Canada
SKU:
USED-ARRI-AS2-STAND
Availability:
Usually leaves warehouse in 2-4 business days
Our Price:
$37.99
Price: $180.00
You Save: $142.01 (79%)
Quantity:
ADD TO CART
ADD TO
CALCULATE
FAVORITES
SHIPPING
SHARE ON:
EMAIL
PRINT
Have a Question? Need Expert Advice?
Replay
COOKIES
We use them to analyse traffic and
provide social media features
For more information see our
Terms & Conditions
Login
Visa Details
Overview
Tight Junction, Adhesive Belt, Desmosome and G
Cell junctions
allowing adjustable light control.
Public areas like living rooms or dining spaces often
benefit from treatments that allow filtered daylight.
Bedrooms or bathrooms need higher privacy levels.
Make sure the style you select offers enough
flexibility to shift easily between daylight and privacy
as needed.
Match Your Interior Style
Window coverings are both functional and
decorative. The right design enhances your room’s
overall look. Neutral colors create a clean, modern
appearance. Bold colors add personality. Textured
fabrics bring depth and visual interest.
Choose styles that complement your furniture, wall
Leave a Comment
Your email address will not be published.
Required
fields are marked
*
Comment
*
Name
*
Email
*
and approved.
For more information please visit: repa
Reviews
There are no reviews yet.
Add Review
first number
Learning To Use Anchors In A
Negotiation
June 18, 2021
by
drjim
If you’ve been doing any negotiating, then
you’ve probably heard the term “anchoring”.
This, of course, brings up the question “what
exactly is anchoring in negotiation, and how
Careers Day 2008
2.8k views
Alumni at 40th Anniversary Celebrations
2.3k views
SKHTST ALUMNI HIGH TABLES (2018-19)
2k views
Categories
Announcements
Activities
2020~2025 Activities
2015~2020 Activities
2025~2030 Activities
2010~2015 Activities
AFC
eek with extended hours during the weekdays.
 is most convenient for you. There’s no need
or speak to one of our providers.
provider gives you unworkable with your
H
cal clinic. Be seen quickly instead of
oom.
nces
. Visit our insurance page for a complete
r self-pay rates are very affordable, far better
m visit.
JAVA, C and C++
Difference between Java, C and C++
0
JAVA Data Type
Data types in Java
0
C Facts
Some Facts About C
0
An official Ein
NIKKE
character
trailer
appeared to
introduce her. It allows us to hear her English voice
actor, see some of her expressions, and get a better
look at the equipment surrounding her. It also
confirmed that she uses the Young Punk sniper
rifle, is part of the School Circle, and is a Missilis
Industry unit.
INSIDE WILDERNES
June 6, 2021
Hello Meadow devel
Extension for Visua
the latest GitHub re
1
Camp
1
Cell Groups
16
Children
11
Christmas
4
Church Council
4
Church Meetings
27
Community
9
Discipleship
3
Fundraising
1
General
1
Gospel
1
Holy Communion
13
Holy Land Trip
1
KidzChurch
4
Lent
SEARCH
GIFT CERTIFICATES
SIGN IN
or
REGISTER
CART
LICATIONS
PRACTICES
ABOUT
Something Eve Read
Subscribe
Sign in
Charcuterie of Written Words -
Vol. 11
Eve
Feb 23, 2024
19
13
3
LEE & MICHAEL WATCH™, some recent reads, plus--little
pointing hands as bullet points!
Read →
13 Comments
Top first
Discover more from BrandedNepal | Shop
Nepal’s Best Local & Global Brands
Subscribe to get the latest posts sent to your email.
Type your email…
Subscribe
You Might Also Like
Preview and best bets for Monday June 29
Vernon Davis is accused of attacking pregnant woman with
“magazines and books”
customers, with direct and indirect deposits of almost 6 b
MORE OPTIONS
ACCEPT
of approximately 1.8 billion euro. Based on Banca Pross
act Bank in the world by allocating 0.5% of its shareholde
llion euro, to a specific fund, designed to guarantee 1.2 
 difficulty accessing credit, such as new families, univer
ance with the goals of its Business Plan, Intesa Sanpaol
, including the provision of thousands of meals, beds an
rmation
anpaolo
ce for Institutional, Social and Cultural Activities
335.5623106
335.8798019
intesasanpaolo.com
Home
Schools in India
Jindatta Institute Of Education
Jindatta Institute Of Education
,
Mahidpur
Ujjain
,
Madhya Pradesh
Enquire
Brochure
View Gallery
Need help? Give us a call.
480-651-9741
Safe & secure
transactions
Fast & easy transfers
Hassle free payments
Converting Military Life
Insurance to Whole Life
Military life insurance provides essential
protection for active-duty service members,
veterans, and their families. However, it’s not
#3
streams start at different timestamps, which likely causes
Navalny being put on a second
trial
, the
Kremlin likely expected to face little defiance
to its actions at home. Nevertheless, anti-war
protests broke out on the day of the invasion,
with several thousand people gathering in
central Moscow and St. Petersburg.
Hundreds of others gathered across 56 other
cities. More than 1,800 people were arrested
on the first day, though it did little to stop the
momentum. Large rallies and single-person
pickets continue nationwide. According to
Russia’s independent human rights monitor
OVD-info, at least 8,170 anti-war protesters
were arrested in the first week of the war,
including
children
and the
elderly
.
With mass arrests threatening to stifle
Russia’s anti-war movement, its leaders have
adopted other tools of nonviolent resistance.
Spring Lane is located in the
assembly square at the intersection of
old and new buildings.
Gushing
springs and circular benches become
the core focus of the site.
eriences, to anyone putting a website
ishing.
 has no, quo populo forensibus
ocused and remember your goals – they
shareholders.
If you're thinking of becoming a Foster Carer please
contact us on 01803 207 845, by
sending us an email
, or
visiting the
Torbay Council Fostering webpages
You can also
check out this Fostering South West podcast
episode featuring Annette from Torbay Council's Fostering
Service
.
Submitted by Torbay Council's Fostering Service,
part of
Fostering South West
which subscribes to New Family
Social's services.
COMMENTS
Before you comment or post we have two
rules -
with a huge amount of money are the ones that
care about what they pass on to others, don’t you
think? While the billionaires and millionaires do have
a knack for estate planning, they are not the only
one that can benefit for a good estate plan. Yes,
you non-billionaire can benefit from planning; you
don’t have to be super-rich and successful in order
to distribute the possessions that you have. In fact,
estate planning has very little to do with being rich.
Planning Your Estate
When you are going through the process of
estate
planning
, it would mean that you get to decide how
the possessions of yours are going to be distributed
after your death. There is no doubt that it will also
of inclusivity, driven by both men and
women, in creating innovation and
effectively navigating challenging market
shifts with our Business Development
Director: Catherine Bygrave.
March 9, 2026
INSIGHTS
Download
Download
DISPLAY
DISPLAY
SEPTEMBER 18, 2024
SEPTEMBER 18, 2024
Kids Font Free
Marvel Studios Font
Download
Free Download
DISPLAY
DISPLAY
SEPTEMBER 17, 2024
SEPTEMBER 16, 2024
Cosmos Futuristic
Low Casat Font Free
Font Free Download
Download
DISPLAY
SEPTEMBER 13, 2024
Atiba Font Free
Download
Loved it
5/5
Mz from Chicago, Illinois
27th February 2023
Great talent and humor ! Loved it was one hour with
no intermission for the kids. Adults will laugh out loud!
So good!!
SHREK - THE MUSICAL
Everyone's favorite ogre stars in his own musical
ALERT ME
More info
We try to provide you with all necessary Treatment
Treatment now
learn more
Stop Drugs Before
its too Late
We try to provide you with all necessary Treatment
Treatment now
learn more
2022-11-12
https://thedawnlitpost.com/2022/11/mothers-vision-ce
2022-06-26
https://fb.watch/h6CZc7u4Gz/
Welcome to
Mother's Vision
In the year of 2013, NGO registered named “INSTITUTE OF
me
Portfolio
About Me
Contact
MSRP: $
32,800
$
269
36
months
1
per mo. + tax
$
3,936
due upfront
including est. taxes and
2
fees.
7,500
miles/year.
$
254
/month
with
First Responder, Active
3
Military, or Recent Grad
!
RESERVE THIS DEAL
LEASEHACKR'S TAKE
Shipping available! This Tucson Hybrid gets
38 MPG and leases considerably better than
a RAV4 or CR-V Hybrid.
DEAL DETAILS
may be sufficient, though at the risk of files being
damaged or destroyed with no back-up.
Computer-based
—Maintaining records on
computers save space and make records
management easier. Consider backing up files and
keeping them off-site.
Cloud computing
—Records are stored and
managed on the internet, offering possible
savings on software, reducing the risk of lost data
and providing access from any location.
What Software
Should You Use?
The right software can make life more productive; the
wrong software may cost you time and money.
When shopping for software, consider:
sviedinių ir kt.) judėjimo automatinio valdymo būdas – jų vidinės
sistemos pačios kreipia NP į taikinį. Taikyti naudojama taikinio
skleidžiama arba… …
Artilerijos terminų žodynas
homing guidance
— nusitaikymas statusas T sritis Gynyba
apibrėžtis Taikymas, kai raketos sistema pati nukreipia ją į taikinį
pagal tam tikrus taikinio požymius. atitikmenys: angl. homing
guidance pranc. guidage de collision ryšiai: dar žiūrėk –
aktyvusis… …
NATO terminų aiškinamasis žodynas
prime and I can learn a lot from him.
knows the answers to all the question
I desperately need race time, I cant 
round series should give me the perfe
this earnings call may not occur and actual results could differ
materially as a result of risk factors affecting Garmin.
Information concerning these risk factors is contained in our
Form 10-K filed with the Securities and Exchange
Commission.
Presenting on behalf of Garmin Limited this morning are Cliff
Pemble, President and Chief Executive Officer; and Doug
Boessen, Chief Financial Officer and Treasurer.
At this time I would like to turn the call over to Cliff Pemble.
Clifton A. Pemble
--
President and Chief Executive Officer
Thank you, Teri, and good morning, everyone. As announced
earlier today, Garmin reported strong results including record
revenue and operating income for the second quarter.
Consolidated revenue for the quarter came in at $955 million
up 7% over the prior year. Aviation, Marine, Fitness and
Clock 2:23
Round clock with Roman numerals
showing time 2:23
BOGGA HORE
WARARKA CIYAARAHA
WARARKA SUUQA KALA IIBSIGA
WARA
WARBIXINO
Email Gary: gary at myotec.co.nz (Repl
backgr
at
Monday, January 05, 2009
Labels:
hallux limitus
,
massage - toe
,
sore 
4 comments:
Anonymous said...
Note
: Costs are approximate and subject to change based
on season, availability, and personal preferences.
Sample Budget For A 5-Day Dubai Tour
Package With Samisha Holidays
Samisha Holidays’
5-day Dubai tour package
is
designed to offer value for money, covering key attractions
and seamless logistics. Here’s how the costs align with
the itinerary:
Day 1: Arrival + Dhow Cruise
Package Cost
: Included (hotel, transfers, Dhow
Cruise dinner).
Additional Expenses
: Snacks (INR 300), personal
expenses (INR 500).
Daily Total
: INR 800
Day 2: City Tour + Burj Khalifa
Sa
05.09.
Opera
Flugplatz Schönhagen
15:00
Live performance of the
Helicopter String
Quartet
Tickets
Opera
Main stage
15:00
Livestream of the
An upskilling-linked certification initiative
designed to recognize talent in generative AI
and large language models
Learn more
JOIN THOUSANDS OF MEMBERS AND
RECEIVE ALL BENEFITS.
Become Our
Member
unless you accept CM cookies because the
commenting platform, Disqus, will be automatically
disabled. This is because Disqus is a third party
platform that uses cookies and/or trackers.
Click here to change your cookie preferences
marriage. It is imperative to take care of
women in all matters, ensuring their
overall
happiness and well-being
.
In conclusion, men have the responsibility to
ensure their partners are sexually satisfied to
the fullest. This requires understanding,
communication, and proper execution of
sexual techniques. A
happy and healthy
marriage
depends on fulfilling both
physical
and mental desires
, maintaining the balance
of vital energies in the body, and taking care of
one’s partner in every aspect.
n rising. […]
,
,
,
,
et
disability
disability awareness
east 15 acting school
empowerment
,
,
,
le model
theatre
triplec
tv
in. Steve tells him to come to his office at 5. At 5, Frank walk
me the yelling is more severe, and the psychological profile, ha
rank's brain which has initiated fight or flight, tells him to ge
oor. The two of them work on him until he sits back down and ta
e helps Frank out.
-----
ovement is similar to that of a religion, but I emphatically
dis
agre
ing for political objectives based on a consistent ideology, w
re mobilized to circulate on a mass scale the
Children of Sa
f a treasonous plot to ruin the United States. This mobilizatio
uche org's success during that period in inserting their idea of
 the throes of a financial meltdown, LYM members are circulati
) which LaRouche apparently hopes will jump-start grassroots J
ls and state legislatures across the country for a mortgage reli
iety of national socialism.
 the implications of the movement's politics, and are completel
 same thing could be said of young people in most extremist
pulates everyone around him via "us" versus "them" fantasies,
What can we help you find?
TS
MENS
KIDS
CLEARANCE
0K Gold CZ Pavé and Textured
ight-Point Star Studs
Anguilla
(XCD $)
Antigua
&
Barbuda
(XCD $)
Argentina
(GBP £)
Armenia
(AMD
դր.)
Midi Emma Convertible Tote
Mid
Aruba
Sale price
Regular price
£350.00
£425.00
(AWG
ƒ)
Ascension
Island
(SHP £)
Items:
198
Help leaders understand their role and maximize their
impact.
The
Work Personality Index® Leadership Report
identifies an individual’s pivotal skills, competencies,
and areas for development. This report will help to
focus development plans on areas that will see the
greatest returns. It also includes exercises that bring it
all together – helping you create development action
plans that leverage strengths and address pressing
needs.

▶ **How to complete this task**: Would you please copy exactly the part of the entries above that begins at the line containing "allowing adjustable light control." and ends at the line containing "overall look. Neutral", both lines included?

▶ **Task answer**:
allowing adjustable light control.
Public areas like living rooms or dining spaces often
benefit from treatments that allow filtered daylight.
Bedrooms or bathrooms need higher privacy levels.
Make sure the style you select offers enough
flexibility to shift easily between daylight and privacy
as needed.
Match Your Interior Style
Window coverings are both functional and
decorative. The right design enhances your room’s
overall look. Neutral colors create a clean, modern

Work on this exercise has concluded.